**About this task:** After finding the line with "vfov_deg: 13.4" in the entries below, retype exactly each line from there through the line with "exposure_s: 1/4.3", including that final line.

━━━━━━━━━━━━━━━━━━━━━━━━━━━━━━

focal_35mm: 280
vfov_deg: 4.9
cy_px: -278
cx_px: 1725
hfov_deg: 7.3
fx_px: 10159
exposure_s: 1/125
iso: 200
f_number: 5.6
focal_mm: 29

━━━━━━━━━━━━━━━━━━━━━━━━━━━━━━

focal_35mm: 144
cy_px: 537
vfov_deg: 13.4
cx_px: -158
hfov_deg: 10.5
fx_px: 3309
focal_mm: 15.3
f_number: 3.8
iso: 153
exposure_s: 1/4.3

━━━━━━━━━━━━━━━━━━━━━━━━━━━━━━

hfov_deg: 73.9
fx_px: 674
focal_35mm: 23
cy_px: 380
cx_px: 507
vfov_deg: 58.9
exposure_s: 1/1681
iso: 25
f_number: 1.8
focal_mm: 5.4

━━━━━━━━━━━━━━━━━━━━━━━━━━━━━━

**Finished exercise:**
vfov_deg: 13.4
cx_px: -158
hfov_deg: 10.5
fx_px: 3309
focal_mm: 15.3
f_number: 3.8
iso: 153
exposure_s: 1/4.3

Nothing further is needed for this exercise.